[DATA FOR REVIEW]:
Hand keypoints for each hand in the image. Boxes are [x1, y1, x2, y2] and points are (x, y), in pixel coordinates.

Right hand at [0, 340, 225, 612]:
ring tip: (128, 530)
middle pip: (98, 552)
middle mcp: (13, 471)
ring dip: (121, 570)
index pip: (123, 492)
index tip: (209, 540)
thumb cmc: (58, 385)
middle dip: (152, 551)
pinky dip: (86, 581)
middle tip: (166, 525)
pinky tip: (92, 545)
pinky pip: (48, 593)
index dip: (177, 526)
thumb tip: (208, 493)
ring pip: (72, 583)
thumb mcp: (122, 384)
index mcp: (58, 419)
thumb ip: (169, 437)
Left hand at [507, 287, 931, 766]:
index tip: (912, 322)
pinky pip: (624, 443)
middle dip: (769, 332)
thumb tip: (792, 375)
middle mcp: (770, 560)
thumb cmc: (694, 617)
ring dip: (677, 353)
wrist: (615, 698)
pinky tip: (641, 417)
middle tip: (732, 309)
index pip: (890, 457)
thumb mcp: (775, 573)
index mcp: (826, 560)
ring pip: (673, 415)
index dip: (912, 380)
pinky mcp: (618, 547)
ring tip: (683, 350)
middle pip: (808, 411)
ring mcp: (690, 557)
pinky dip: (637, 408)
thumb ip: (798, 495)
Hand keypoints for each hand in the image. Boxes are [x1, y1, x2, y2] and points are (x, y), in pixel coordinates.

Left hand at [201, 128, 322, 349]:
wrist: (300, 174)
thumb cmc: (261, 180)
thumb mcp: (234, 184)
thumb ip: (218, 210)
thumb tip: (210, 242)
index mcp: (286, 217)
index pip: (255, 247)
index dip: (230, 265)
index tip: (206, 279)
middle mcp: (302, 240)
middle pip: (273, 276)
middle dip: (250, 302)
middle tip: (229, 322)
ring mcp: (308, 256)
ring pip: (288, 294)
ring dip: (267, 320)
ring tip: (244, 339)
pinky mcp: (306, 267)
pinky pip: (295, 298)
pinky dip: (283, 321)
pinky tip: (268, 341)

[YOUR OBJECTIVE]: All lines of the data above must be returned exactly.

[THE COMPLETED TASK]:
Hand keypoints for each hand in the image. Boxes are [x1, y1, x2, y2] and points are (x, y), in pixel coordinates.

Right hand at [0, 340, 225, 612]:
ring tip: (128, 530)
middle pip: (98, 552)
middle mcp: (13, 471)
ring dip: (121, 570)
index pip: (123, 492)
index tip: (209, 540)
thumb cmc: (58, 385)
middle dip: (152, 551)
pinky dip: (86, 581)
middle tip: (166, 525)
pinky tip: (92, 545)
pinky pip: (48, 593)
index dip: (177, 526)
thumb tip: (208, 493)
ring pip: (72, 583)
thumb mcp: (122, 384)
index mcp: (58, 419)
thumb ip: (169, 437)
Left hand at [507, 287, 931, 766]:
index tip: (912, 322)
pinky pip: (624, 443)
middle dip: (769, 332)
thumb tip: (792, 375)
middle mcp: (770, 560)
thumb cmc: (694, 617)
ring dip: (677, 353)
wrist: (615, 698)
pinky tip: (641, 417)
middle tip: (732, 309)
index pip: (890, 457)
thumb mcp: (775, 573)
index mcp: (826, 560)
ring pip: (673, 415)
index dip: (912, 380)
pinky mcp: (618, 547)
ring tip: (683, 350)
middle pip: (808, 411)
ring mcp: (690, 557)
pinky dip: (637, 408)
thumb ip: (798, 495)
Hand keypoints for each hand in the image. Boxes are [x1, y1, x2, y2] and points are (x, y), in pixel coordinates.

Left hand at [201, 128, 322, 349]:
wrist: (300, 174)
thumb cmc: (261, 180)
thumb mcp: (234, 184)
thumb ip: (218, 210)
thumb tip: (210, 242)
index mcp: (286, 217)
index pip: (255, 247)
index dip: (230, 265)
index tip: (206, 279)
middle mcp: (302, 240)
middle pip: (273, 276)
middle dip: (250, 302)
middle tip: (229, 322)
ring mcp: (308, 256)
ring pip: (288, 294)
ring dip: (267, 320)
ring tip: (244, 339)
pinky mcp: (306, 267)
pinky pip: (295, 298)
pinky dip: (283, 321)
pinky tip: (268, 341)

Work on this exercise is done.